Project Abstract The end goal of this multiscale modeling research is to bridge the gap existing between three-dimensional, full- wave, macro-modeling of electrical and magnetic biointeractions (global modeling) and cellular-level modeling strategies. Our research team is composed of engineers and neuroscientists that are experts in all computational and experimental aspects necessary to fill the existing gaps in multi-scale modeling. This multi-university effort to predict spatio-temporal distributions of active neurons based on current densities created by multi-electrode electrical stimulation depends on having a set of core models of molecular (receptor-channel kinetics), synaptic, neuron, and multi-neuron activity.
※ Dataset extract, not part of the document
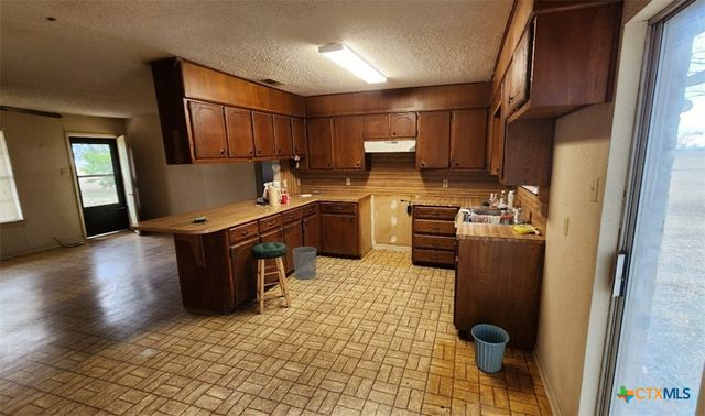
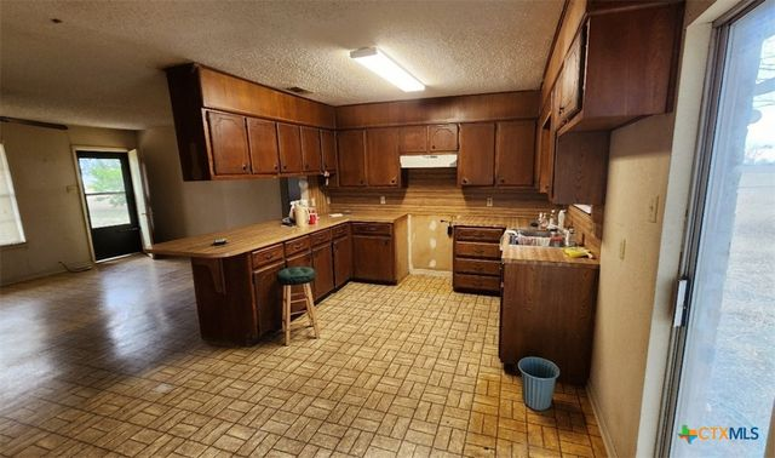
- waste bin [292,245,317,281]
These models and their inputs and outputs must be integrated into a global model of the extracellular media/matrix including relevant multi- electrode arrays. Successful modeling at these levels will allow hypotheses about space-time patterns of electrical stimulation to produce predictions about the number and distribution of activated inputs (based on known spatial distributions of afferent axons). The linked molecular, synaptic, neuron, multi-neuron, and global model will provide the basis for emerging predictions of the spatio-temporal distribution of active neurons and thus, the spatio-temporal distributions of spike train activity that encode all information in the nervous system. Further, we believe the proposed multiscale modeling framework constitutes an ideal platform capable of generating novel insights into the pathogenic mechanisms precipitating abnormal hippocampal function. Although the proposed research is focused on the hippocampal system, our effort will capitalize on our multiscale modeling accomplishments during the performance period of our original multiscale modeling U01 grant, in the realm of both retinal and cortical prostheses.